*Deneyin*.
Aşağıdaki listede "What direction does" ifadesini içeren satırdan başlayıp "The dark green bush is" ifadesini içeren satırda biten satırları (iki uç dahil) JSON dize dizisi olarak çıktılayın; her satır bir dize olsun, boş satırları atlayın.

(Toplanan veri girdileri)
__________________________________________________

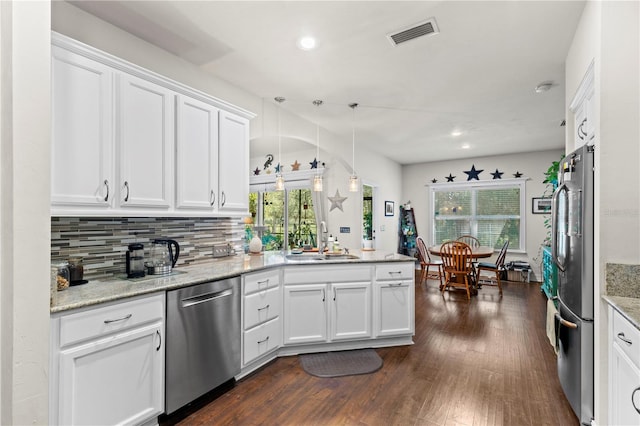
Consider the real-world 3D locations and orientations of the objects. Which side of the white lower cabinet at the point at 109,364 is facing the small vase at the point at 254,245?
left

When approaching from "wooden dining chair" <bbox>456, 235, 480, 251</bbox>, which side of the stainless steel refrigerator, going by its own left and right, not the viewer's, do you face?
right

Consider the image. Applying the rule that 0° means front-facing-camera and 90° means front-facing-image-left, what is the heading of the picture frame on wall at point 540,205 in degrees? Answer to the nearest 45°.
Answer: approximately 0°

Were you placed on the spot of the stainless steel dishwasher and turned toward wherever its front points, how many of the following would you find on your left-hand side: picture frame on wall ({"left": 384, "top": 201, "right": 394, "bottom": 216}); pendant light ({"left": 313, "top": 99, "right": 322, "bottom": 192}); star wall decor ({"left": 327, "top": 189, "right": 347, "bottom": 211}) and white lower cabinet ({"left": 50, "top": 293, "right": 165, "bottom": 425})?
3

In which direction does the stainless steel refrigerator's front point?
to the viewer's left

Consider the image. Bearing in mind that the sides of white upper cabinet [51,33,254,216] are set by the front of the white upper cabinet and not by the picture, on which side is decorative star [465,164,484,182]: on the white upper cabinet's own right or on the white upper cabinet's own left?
on the white upper cabinet's own left

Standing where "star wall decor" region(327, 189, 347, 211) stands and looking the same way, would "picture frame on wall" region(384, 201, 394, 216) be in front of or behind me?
behind

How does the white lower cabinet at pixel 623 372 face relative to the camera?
to the viewer's left
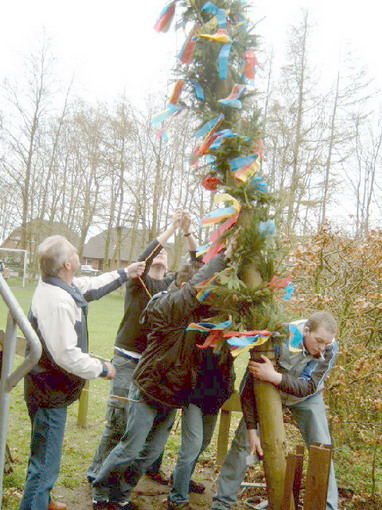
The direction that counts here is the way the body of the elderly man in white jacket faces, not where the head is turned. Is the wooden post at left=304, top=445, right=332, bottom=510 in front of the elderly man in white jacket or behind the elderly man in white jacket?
in front

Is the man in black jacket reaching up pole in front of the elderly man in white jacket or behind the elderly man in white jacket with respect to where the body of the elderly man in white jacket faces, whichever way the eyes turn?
in front

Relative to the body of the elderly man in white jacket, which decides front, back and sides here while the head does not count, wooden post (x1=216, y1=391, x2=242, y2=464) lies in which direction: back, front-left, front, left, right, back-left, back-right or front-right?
front-left

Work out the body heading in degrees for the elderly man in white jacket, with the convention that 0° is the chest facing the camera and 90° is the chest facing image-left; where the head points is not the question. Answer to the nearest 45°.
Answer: approximately 270°

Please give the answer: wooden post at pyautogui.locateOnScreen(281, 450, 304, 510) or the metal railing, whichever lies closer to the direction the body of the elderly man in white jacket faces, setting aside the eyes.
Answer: the wooden post

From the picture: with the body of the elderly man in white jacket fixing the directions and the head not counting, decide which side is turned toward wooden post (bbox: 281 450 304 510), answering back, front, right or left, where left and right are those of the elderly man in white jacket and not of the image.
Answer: front
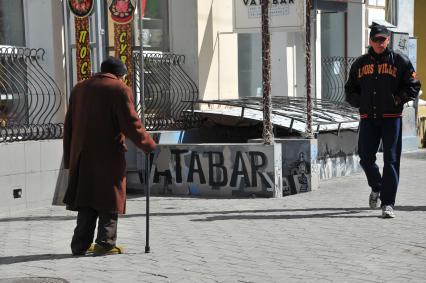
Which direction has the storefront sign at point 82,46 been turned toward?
toward the camera

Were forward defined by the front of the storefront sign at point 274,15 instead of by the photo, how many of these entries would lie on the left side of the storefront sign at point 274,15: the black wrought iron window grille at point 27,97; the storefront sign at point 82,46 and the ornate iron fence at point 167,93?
0

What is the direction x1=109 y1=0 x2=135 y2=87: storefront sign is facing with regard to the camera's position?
facing the viewer

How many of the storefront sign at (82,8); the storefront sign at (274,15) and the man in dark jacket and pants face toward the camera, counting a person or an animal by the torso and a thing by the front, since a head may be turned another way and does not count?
3

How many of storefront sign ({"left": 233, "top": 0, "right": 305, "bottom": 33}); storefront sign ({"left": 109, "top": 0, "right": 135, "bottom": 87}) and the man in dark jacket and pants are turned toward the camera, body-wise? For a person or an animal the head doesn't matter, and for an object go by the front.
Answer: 3

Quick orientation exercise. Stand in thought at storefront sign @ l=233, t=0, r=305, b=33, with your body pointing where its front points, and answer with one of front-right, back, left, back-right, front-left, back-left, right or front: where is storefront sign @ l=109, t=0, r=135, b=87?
front-right

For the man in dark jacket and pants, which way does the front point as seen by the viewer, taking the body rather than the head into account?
toward the camera

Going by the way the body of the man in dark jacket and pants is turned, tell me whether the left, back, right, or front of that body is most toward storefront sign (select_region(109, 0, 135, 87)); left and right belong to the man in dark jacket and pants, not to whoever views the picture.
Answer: right

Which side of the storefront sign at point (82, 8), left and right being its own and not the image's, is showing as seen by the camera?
front

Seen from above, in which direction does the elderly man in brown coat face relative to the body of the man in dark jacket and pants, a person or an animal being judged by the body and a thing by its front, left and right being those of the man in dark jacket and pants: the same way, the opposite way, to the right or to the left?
the opposite way

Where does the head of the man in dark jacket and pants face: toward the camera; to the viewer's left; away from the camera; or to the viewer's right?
toward the camera

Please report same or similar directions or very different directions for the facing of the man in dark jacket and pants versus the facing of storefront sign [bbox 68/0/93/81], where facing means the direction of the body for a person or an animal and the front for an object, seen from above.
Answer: same or similar directions

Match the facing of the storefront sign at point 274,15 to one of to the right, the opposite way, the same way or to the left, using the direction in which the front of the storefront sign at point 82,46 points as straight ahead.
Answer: the same way

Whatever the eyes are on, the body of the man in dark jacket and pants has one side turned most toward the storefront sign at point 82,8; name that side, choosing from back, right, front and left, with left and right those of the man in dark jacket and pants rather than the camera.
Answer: right

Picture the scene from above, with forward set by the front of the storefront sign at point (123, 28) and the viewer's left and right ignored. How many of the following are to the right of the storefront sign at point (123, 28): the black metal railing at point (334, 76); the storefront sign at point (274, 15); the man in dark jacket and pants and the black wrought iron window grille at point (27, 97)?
1
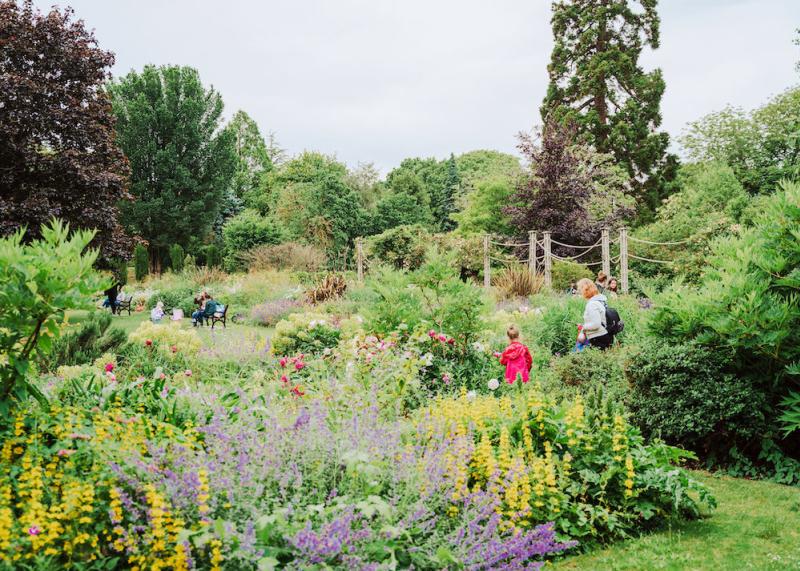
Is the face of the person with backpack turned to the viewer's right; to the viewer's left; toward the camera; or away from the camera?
to the viewer's left

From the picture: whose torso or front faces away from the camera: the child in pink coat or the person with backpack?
the child in pink coat

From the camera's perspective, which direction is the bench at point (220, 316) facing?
to the viewer's left

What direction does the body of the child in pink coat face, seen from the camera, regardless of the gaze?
away from the camera

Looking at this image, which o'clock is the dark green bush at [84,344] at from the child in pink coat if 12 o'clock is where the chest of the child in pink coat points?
The dark green bush is roughly at 9 o'clock from the child in pink coat.

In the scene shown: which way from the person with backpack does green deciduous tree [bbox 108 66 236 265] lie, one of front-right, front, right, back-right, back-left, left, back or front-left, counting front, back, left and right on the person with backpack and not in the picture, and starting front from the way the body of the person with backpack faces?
front-right

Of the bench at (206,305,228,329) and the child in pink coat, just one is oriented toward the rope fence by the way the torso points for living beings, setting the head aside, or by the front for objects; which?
the child in pink coat

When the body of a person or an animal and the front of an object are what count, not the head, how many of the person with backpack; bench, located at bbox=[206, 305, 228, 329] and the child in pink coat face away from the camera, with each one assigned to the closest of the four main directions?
1

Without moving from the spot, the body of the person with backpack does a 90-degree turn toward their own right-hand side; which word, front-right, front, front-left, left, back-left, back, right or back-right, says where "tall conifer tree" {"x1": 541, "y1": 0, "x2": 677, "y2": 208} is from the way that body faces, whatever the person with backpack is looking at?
front

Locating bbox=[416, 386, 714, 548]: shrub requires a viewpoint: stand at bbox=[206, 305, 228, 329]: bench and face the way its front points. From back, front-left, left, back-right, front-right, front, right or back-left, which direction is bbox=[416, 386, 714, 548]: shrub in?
left

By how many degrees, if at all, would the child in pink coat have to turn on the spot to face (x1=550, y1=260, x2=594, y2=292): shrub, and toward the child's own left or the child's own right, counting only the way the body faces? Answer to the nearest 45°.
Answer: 0° — they already face it

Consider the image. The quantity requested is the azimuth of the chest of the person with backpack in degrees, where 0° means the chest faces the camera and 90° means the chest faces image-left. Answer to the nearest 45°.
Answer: approximately 90°
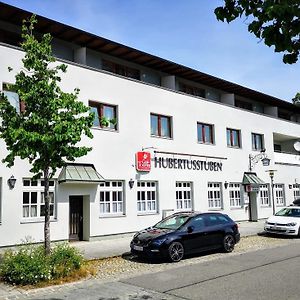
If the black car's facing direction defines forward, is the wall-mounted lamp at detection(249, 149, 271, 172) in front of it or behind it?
behind

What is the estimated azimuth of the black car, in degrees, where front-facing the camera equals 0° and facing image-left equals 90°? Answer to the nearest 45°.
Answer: approximately 45°

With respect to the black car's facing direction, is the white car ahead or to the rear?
to the rear

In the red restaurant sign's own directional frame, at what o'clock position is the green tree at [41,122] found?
The green tree is roughly at 2 o'clock from the red restaurant sign.

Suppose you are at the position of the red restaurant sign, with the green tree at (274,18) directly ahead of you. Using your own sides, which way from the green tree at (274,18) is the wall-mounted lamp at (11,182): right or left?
right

__________________________________________________

*Görev Sonucu*.
[
  "What direction does the body of the child in pink coat face, seen from the camera, regardless of the gaze?",
  "away from the camera",
  "Looking at this image, which o'clock is the dark green bush at [84,344] at from the child in pink coat if 12 o'clock is where the chest of the child in pink coat points?",
  "The dark green bush is roughly at 9 o'clock from the child in pink coat."
]